> _Source document_
(begin)

Returning to the family fold later in 1970, Robin brazenly declared that The Bee Gees "had scarcely begun" . Given that the group hadn’t had a sniff of the Top 40 in a year, many assumed he’d not recovered from the March 1969 brainstorm that saw him quit the band, and his father threaten to make him a ward of court. People worried about Robin. But beyond his sad eyes, frail frame and trembling voice wa a fighter with an unshakeable belief in the group’s abilities.
Paytress states that "That belief was built on solid foundations," because like elder brother Barry and younger twin Maurice, "Robin possessed an almost innate instinct for pop, nurtured since infancy".
In 1958 they moved from Manchester to Brisbane, where they found acclaim as child singers. Marooned between poster-boy Barry and easy-going Maurice, Robin had to dig deeper to find his role. "I don’t sing with my voice, I sing with my heart," he explained years later.
Returning to Britain in 1967, The Bee Gees broke big the following year and it was Robin’s voice, at once soulful and sentimental, that connected. After the group’s early ’70s sojourn in what Robin called the "dead zone" of cabaret, his faith, fuelled by an enormous sense of injustice, was rewarded in 1975 with global hit Jive Talkin’. It ushered in a five-year "realization of a dream," he said with pride. "We experienced record sales nobody will ever experience again."
If Robin had reigned supreme over the psych-in-suit era – his sombre, fractured vibrato on the chart-topping Massachusetts, and I’ve Gotta Get A Message To You mirroring the period’s uncertainty – the disco years were defined by Barry’s falsetto. Yet even at the height of their stand-off, early in 1969, Barry conceded that Robin had a "a far better voice". He also possessed "an incredible and wonderful imagination" said manager Robert Stigwood, who added that Robin’s ambitious title track for Odessa was "one of the finest pop songs ever written".

(end)

> _Record extracts_
(begin)

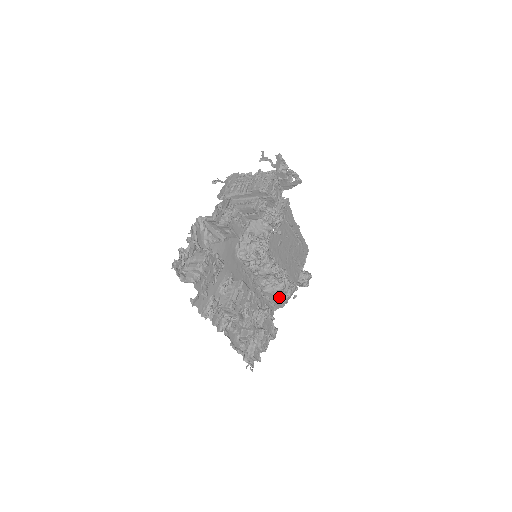
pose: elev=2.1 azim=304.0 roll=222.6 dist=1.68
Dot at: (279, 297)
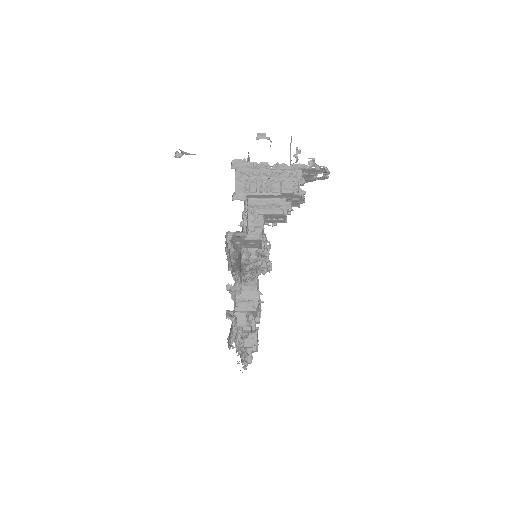
Dot at: occluded
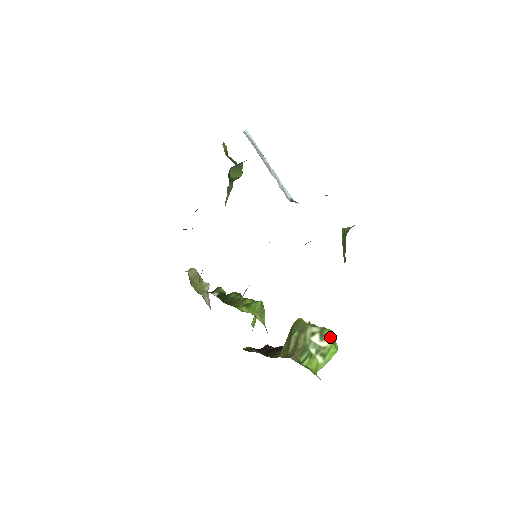
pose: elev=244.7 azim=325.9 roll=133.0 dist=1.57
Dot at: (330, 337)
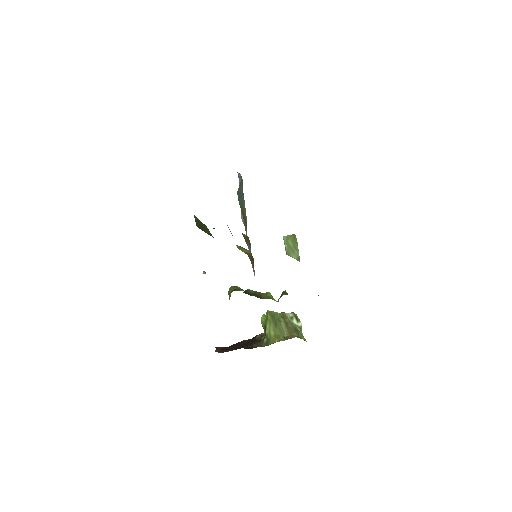
Dot at: occluded
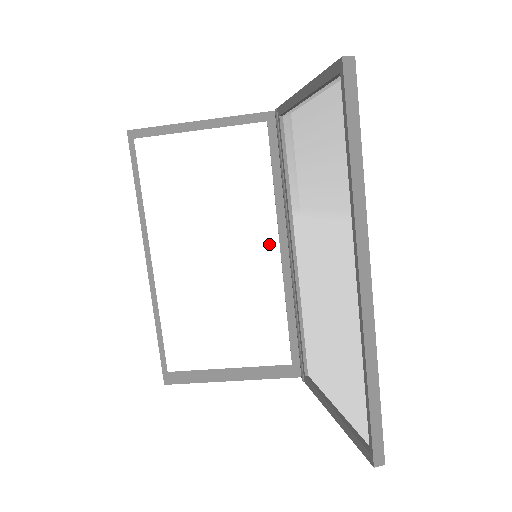
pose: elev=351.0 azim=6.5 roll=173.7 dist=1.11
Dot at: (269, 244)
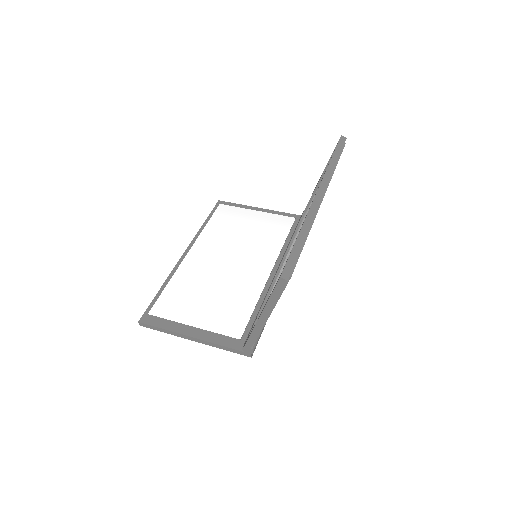
Dot at: (266, 267)
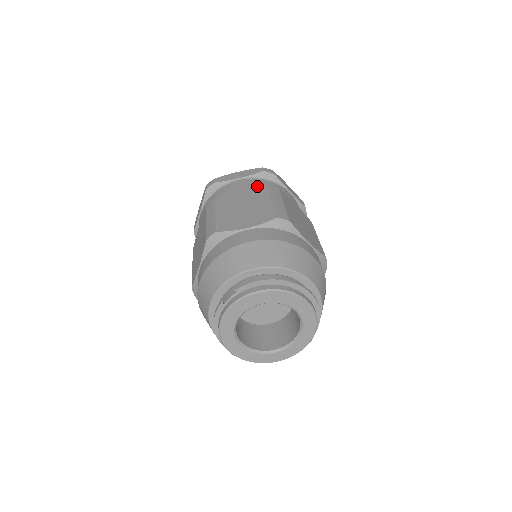
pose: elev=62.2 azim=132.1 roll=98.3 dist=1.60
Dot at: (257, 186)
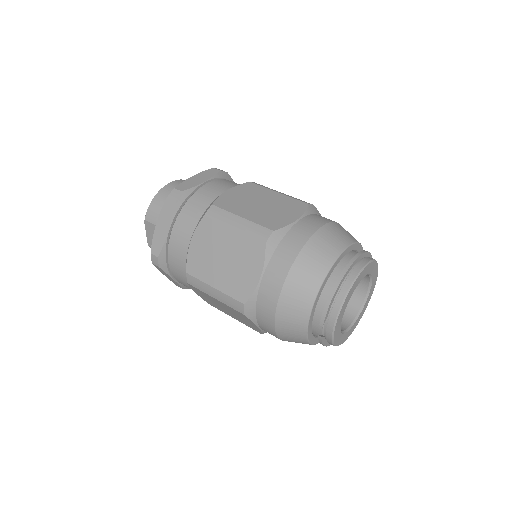
Dot at: (197, 225)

(end)

> _Problems to solve_
**1.** Write out the Bee Gees passage word for word, in full.
**2.** Change every "pose" in the rows of Block 1 to "camera" and give all those rows again with nothing else altered, leaving out the pictures.
The rows are unrelated to the Bee Gees passage.

> _Task results_
**1.**
Returning to the family fold later in 1970, Robin brazenly declared that The Bee Gees "had scarcely begun" . Given that the group hadn’t had a sniff of the Top 40 in a year, many assumed he’d not recovered from the March 1969 brainstorm that saw him quit the band, and his father threaten to make him a ward of court. People worried about Robin. But beyond his sad eyes, frail frame and trembling voice wa a fighter with an unshakeable belief in the group’s abilities.
Paytress states that "That belief was built on solid foundations," because like elder brother Barry and younger twin Maurice, "Robin possessed an almost innate instinct for pop, nurtured since infancy".
In 1958 they moved from Manchester to Brisbane, where they found acclaim as child singers. Marooned between poster-boy Barry and easy-going Maurice, Robin had to dig deeper to find his role. "I don’t sing with my voice, I sing with my heart," he explained years later.
Returning to Britain in 1967, The Bee Gees broke big the following year and it was Robin’s voice, at once soulful and sentimental, that connected. After the group’s early ’70s sojourn in what Robin called the "dead zone" of cabaret, his faith, fuelled by an enormous sense of injustice, was rewarded in 1975 with global hit Jive Talkin’. It ushered in a five-year "realization of a dream," he said with pride. "We experienced record sales nobody will ever experience again."
If Robin had reigned supreme over the psych-in-suit era – his sombre, fractured vibrato on the chart-topping Massachusetts, and I’ve Gotta Get A Message To You mirroring the period’s uncertainty – the disco years were defined by Barry’s falsetto. Yet even at the height of their stand-off, early in 1969, Barry conceded that Robin had a "a far better voice". He also possessed "an incredible and wonderful imagination" said manager Robert Stigwood, who added that Robin’s ambitious title track for Odessa was "one of the finest pop songs ever written".

**2.**
camera: elev=2.1 azim=304.0 roll=222.6 dist=1.68
Dot at: (279, 297)
Dot at: occluded
camera: elev=244.7 azim=325.9 roll=133.0 dist=1.57
Dot at: (330, 337)
Dot at: occluded
camera: elev=351.0 azim=6.5 roll=173.7 dist=1.11
Dot at: (269, 244)
Dot at: (266, 267)
camera: elev=62.2 azim=132.1 roll=98.3 dist=1.60
Dot at: (257, 186)
Dot at: (197, 225)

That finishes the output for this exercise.